---------- EXERCISE DATA

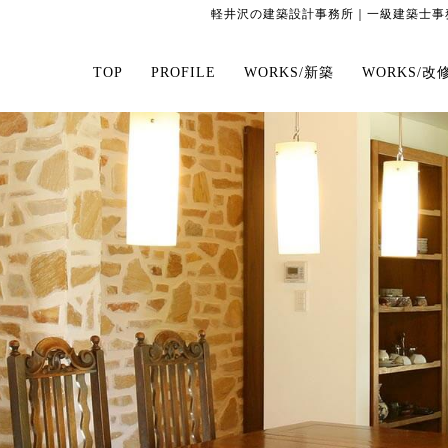
軽井沢の建築設計事務所｜一級建築士事務
TOP
PROFILE
WORKS/新築
WORKS/改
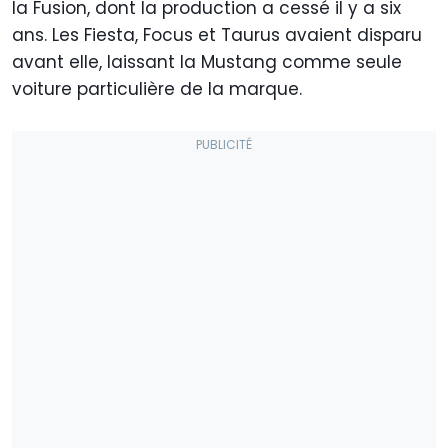
la Fusion, dont la production a cessé il y a six
ans. Les Fiesta, Focus et Taurus avaient disparu
avant elle, laissant la Mustang comme seule
voiture particulière de la marque.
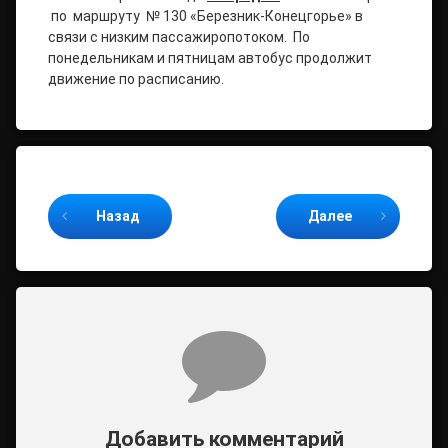
по маршруту № 130 «Березник-Конецгорье» в
связи с низким пассажиропотоком. По
понедельникам и пятницам автобус продолжит
движение по расписанию.
Продолжайте читать
Назад
Далее
Комментарии
Добавить комментарий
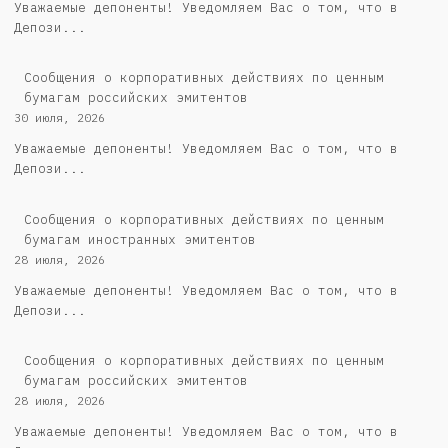
Уважаемые депоненты! Уведомляем Вас о том, что в
Депози...
Cообщения о корпоративных действиях по ценным
бумагам российских эмитентов
30 июля, 2026
Уважаемые депоненты! Уведомляем Вас о том, что в
Депози...
Сообщения о корпоративных действиях по ценным
бумагам иностранных эмитентов
28 июля, 2026
Уважаемые депоненты! Уведомляем Вас о том, что в
Депози...
Cообщения о корпоративных действиях по ценным
бумагам российских эмитентов
28 июля, 2026
Уважаемые депоненты! Уведомляем Вас о том, что в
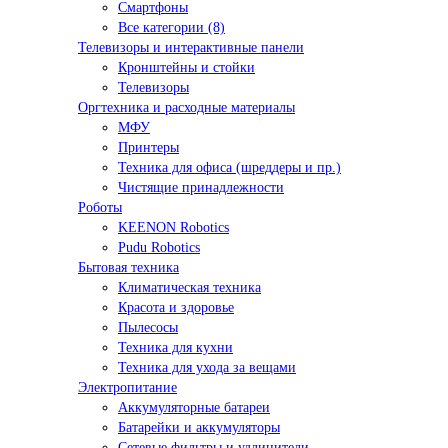
Смартфоны
Все категории (8)
Телевизоры и интерактивные панели
Кронштейны и стойки
Телевизоры
Оргтехника и расходные материалы
МФУ
Принтеры
Техника для офиса (шреддеры и пр.)
Чистящие принадлежности
Роботы
KEENON Robotics
Pudu Robotics
Бытовая техника
Климатическая техника
Красота и здоровье
Пылесосы
Техника для кухни
Техника для ухода за вещами
Электропитание
Аккумуляторные батареи
Батарейки и аккумуляторы
Сетевые фильтры и удлинители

--------------------

__ASSIGNMENT__. Output nothing but the records above, word for word, with the pictures removed.

__EXERCISE RESPONSE__.
軽井沢の建築設計事務所｜一級建築士事務
TOP
PROFILE
WORKS/新築
WORKS/改
la Fusion, dont la production a cessé il y a six
ans. Les Fiesta, Focus et Taurus avaient disparu
avant elle, laissant la Mustang comme seule
voiture particulière de la marque.
по маршруту № 130 «Березник-Конецгорье» в
связи с низким пассажиропотоком. По
понедельникам и пятницам автобус продолжит
движение по расписанию.
Продолжайте читать
Назад
Далее
Комментарии
Добавить комментарий
Уважаемые депоненты! Уведомляем Вас о том, что в
Депози...
Cообщения о корпоративных действиях по ценным
бумагам российских эмитентов
30 июля, 2026
Уважаемые депоненты! Уведомляем Вас о том, что в
Депози...
Сообщения о корпоративных действиях по ценным
бумагам иностранных эмитентов
28 июля, 2026
Уважаемые депоненты! Уведомляем Вас о том, что в
Депози...
Cообщения о корпоративных действиях по ценным
бумагам российских эмитентов
28 июля, 2026
Уважаемые депоненты! Уведомляем Вас о том, что в
Смартфоны
Все категории (8)
Телевизоры и интерактивные панели
Кронштейны и стойки
Телевизоры
Оргтехника и расходные материалы
МФУ
Принтеры
Техника для офиса (шреддеры и пр.)
Чистящие принадлежности
Роботы
KEENON Robotics
Pudu Robotics
Бытовая техника
Климатическая техника
Красота и здоровье
Пылесосы
Техника для кухни
Техника для ухода за вещами
Электропитание
Аккумуляторные батареи
Батарейки и аккумуляторы
Сетевые фильтры и удлинители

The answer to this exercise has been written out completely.